Merengkuh Kedamaian Batin dalam Goresan Corak Batik dan Daun Kelapa Muda
Masih dalam naungan seni, usai para peserta menyantap macam hidangan khas Jawa secara prasmanan pada interval sesi rehat makan siang, Remen Jawi kembali mengajak duduk sejenak menorehkan kedamaian batin lewat canting, malam, kain, dan daun kelapa muda.
Sesi lokakarya membatik tersebut dipandu oleh teman-teman dari komunitas Difablezone Indonesia, Suharto, Rahmat, dan Mulyani.
Pada sesi art therapy membatik ini, para peserta dipersilakan untuk membatik gambar apa pun yang mereka inginkan, lalu bisa menyulam kedamaian lainnya dalam beragam dekorasi janur dari daun kelapa muda bersama komunitas Janurku.

■ DAFTAR KEGIATAN:
a. Jawab pertanyaan berikut berdasarkan kutipan tentang lokakarya membatik di atas.
(i) Hidangan apa yang disantap peserta saat rehat makan siang, dan bagaimana cara penyajiannya?
(ii) Komunitas mana yang memandu sesi lokakarya membatik?
(iii) Bersama komunitas apa peserta bisa membuat dekorasi janur?
b. Sambung kutipan tentang lokakarya membatik itu mulai setelah kalimat terakhirnya.

■ DATA TERSIMPAN:
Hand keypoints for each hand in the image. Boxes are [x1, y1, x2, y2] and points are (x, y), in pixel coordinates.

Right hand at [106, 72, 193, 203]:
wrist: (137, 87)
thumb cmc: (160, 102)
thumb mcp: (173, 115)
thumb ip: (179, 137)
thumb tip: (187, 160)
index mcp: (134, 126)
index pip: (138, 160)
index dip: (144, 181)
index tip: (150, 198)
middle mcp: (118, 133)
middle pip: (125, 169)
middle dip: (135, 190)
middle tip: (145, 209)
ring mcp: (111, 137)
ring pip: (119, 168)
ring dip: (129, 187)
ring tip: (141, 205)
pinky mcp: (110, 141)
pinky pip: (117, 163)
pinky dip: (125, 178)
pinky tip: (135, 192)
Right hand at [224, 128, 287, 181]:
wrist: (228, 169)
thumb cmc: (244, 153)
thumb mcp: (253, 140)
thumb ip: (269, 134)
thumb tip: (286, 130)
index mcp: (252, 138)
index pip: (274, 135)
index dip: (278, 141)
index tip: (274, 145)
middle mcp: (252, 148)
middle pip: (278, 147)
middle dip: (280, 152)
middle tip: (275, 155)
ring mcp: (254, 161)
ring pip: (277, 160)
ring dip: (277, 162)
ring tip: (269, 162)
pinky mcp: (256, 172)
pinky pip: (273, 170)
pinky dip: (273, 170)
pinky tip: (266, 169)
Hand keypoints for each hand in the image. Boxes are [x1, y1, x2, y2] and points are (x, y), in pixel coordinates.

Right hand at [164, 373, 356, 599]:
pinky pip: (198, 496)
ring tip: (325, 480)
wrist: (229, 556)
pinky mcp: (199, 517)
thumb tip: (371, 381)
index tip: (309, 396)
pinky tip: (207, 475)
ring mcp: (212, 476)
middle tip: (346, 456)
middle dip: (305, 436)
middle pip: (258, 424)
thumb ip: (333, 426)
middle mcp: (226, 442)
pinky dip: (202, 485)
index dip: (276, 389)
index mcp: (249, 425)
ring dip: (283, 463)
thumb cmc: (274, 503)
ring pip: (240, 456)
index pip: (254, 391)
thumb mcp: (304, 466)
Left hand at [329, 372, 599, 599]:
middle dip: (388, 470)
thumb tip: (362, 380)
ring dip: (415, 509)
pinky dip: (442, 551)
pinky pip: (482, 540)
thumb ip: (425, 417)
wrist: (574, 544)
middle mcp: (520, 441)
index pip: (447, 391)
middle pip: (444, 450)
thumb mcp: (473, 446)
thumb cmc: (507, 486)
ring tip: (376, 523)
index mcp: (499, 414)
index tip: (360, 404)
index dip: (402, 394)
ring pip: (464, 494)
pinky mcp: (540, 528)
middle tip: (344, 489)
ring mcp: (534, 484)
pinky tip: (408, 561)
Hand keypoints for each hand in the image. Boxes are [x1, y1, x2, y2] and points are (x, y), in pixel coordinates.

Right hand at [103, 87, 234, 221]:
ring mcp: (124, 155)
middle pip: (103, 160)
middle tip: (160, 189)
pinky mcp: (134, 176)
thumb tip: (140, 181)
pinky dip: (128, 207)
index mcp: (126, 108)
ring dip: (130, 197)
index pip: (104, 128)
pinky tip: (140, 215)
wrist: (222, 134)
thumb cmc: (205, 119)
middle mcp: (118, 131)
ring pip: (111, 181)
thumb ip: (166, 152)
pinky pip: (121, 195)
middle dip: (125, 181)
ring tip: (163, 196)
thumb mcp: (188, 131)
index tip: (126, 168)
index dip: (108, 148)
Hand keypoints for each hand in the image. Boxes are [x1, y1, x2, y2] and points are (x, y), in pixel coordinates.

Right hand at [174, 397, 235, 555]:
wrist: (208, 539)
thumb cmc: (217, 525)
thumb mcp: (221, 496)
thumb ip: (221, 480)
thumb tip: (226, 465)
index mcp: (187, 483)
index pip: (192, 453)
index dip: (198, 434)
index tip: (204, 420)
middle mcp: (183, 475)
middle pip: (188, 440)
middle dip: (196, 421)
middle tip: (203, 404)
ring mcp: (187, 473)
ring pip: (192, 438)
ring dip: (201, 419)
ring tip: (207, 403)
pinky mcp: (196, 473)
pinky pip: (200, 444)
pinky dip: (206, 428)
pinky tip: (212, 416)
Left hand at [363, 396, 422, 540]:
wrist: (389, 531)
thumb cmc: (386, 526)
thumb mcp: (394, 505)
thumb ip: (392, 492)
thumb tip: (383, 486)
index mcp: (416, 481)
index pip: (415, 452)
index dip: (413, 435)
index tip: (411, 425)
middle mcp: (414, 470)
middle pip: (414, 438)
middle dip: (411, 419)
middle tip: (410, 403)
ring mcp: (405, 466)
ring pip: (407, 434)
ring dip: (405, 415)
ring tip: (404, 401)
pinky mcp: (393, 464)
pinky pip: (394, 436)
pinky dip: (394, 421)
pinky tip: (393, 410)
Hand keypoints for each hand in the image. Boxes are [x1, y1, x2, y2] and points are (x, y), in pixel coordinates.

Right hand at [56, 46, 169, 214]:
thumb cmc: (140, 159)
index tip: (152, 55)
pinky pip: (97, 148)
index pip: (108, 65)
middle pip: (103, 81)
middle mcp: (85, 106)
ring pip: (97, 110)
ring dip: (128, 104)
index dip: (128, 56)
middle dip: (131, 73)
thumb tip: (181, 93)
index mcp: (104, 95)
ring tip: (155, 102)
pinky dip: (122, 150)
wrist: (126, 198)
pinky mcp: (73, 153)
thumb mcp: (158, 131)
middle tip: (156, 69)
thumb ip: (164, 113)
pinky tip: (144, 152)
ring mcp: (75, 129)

■ HASIL BERURUTAN:
a.
(i) Macam hidangan khas Jawa, disajikan secara prasmanan.
(ii) Komunitas Difablezone Indonesia, lewat Suharto, Rahmat, dan Mulyani.
(iii) Komunitas Janurku.

b.
Aku bersama peserta lainnya tampak begitu tenggelam pada skenario canting yang mengikuti tiap lekuk pola gambar di atas kain batik, sembari sesering mungkin mengisi amunisi canting dengan malam mendidih.
Lantas pada simpuh sebelah kiriku, para peserta begitu menikmati menyulam selebaran-selebaran daun kelapa muda berwarna kuning khas menjadi satu bentuk umbul-umbul yang memikat mata.
Baik komunitas Difablezone Indonesia atau Janurku, mereka memproduksi hingga memasarkan karya-karya (batik dan janur) luar biasanya secara mandiri, serta terbuka untuk kolaborasi membuat lokakarya.
Suharto, salah satu individu dari Difablezone mengatakan bahwa komunitas Difablezone Indonesia hadir untuk memberdayakan teman-teman difabel lewat budaya dan berkesenian.
“Kita merangkul teman-teman difabel yang notabene tersisihkan dari masyarakat untuk mandiri lewat berkesenian (batik) ini. Kita kasih mereka pelajaran dan bimbingan (lewat membatik) sampai mereka bisa menghasilkan uang mereka sendiri,” ujar Suharto, yang ditemani oleh Rahmat dan Mulyani usai mengisi lokakarya membatik di acara Kharma Niskala, Rabu (23/10).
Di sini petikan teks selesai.